**Using the information**
A - Reproduce everything in the tower elevation problem from "An observer $" down to "20.5 \) metres away from a tower 22 metres high.".
B - In the tower elevation problem, how far away from the tower does the observer stand?

**Document section**

An observer $ 1.5 $ metres tall is $ 20.5 $ metres away from a tower 22 metres high. Determine the angle of elevation of the top of the tower from the eye of the observer.
Given:
An observer \( 1.5 \) metres tall is \( 20.5 \) metres away from a tower 22 metres high.
To do:
We have to determine the angle of elevation of the top of the tower from his eye.
Solution:
Let $AB$ be the tower and $CD$ be the observer who is $20.5\ m$ away from the tower.
From the figure,
$AB = 22\ m, CD=1.5\ m, AC=20.5\ m$
This implies,
$AE=CD=1.5\ m, DE=AC=20.5\ m$ and $BE=22-1.5=20.5\ m$
Let \( \theta \) be the angle of elevation of the top of the tower from the eye of the observer.

**Extracted information**
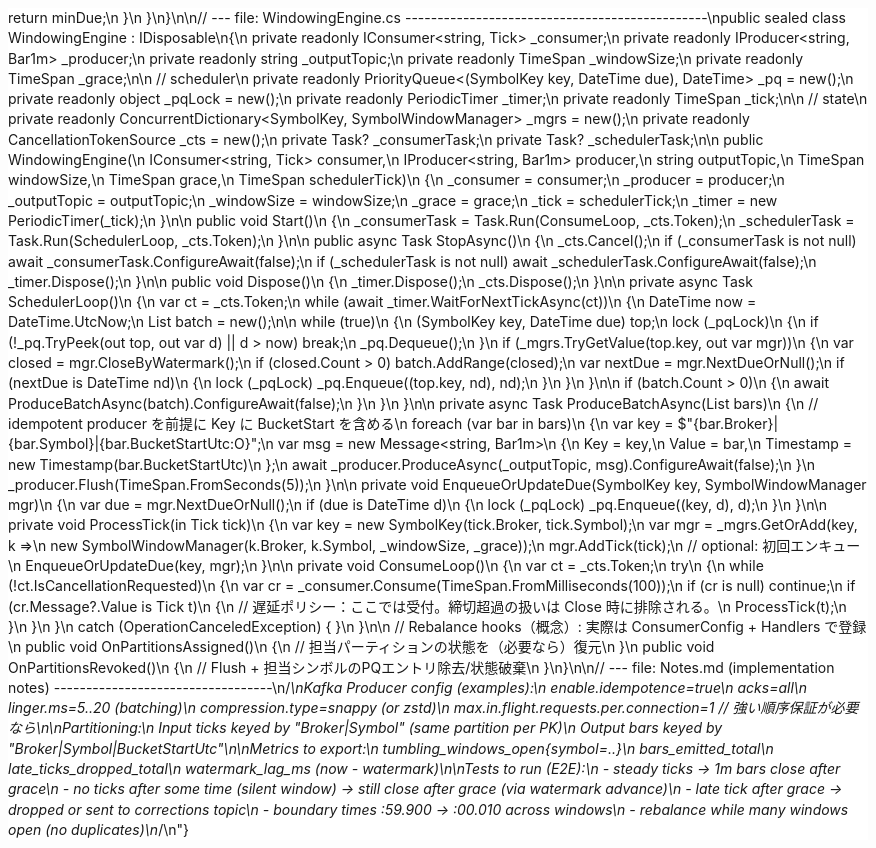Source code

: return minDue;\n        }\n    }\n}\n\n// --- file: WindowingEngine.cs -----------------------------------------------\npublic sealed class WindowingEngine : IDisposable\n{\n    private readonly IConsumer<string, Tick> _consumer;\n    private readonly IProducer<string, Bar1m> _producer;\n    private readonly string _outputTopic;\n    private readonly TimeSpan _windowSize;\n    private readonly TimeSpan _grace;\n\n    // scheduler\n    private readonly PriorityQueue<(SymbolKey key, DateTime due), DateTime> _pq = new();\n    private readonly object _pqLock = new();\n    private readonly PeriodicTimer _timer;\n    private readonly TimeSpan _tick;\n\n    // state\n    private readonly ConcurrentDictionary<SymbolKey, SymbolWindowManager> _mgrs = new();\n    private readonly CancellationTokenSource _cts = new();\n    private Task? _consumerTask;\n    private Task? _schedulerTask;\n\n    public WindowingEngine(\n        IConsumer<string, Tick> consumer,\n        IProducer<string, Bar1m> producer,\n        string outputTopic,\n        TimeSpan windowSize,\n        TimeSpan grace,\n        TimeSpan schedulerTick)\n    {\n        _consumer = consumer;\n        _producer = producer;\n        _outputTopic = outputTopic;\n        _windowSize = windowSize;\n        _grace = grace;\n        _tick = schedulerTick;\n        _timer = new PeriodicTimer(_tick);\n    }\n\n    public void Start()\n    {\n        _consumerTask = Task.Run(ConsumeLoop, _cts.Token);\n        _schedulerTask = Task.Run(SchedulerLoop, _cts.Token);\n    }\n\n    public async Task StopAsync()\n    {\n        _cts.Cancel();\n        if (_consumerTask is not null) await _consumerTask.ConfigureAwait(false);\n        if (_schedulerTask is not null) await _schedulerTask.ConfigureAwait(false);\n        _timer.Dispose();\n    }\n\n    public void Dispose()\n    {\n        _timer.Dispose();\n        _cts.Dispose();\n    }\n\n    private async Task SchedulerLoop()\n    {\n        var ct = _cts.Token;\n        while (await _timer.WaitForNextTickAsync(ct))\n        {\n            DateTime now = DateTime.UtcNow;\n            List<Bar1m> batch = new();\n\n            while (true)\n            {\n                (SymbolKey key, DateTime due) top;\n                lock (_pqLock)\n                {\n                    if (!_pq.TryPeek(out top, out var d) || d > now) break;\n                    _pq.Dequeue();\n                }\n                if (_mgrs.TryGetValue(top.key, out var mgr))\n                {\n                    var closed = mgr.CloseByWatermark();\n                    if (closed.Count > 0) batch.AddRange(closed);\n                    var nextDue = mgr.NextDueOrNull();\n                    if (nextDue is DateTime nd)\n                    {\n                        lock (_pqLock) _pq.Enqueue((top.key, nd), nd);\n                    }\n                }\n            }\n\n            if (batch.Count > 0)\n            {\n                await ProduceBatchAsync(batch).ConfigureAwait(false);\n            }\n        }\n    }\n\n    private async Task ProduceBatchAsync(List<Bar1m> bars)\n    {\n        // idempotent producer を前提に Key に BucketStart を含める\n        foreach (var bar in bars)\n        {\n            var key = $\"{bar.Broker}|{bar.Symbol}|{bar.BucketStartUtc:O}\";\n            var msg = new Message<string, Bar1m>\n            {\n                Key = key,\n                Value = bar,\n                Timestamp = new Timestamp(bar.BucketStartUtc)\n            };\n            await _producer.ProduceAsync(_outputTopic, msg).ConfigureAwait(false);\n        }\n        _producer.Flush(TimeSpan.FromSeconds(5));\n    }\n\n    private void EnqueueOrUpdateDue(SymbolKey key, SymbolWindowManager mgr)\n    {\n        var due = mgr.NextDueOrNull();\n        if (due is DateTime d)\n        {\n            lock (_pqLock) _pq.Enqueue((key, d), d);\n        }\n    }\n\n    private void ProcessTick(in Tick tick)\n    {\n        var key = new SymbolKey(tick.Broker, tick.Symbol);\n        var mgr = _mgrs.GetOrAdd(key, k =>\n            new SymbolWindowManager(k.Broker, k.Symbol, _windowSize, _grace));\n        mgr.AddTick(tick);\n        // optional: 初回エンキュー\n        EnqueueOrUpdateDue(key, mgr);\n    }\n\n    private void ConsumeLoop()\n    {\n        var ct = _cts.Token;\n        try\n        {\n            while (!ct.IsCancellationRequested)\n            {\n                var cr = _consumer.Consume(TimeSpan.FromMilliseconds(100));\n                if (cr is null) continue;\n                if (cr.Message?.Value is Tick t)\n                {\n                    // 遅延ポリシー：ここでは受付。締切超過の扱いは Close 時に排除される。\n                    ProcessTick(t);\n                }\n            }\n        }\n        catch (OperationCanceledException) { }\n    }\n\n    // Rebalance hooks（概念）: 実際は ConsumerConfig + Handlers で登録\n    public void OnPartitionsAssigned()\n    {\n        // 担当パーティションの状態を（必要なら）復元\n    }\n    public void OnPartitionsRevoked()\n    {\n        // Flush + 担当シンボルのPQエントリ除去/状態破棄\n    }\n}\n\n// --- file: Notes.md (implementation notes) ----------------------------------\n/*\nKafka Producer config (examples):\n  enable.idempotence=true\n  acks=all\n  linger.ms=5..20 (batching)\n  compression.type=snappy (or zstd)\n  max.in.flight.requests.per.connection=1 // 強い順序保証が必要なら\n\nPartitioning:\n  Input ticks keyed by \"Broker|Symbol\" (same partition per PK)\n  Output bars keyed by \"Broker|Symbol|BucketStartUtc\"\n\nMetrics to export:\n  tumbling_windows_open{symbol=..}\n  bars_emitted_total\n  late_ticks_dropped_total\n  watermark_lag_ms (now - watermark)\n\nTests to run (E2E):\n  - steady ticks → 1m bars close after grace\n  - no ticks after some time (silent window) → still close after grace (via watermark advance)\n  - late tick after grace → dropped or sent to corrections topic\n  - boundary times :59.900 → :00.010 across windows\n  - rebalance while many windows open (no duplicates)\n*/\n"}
...
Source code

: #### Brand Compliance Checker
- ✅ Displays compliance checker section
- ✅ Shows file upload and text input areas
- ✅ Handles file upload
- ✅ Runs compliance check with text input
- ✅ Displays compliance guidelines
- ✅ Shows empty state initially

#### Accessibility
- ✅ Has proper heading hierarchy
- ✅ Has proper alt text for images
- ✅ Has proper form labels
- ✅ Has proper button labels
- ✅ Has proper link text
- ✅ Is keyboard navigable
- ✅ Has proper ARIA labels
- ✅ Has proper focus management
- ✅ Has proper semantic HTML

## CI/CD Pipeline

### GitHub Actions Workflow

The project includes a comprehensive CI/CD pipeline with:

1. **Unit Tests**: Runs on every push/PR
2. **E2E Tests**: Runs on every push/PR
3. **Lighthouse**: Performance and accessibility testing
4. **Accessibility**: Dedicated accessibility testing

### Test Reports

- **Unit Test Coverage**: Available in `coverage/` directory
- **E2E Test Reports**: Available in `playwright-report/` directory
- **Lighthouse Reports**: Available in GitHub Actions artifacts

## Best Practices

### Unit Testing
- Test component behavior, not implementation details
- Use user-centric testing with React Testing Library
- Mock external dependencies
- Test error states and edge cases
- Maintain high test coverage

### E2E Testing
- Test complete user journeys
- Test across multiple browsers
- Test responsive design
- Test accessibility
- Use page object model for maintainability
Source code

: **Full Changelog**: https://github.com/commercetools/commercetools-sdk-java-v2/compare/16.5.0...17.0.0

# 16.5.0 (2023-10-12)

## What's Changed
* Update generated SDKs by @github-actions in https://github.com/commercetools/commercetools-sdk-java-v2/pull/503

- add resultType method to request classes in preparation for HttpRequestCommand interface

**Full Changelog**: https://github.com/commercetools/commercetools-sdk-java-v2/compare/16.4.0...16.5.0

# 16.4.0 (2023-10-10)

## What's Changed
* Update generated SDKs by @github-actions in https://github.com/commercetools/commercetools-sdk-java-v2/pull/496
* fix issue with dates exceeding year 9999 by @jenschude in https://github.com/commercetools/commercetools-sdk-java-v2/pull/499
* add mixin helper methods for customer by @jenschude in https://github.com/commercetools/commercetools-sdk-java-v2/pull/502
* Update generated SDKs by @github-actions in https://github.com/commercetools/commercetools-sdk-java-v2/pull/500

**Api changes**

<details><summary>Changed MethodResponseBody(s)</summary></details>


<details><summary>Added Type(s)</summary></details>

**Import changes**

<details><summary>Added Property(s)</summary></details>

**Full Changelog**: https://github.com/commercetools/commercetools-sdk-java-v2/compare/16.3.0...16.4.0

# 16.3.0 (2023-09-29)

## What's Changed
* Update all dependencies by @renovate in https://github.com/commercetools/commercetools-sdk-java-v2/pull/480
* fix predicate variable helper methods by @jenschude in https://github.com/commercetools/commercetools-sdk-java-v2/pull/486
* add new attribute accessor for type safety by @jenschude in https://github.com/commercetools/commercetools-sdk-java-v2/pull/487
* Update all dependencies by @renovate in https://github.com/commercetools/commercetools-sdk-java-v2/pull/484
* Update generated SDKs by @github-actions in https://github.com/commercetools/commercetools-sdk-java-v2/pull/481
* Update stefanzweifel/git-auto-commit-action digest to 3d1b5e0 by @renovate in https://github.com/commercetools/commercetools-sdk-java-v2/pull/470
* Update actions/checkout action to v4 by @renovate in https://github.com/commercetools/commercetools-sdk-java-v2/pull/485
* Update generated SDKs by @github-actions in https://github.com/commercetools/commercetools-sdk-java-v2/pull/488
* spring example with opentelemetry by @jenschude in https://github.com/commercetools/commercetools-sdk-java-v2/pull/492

**List of solutions**
A -
An observer $ 1.5 $ metres tall is $ 20.5 $ metres away from a tower 22 metres high. Determine the angle of elevation of the top of the tower from the eye of the observer.
Given:
An observer \( 1.5 \) metres tall is \( 20.5 \) metres away from a tower 22 metres high.

B - 20.5 m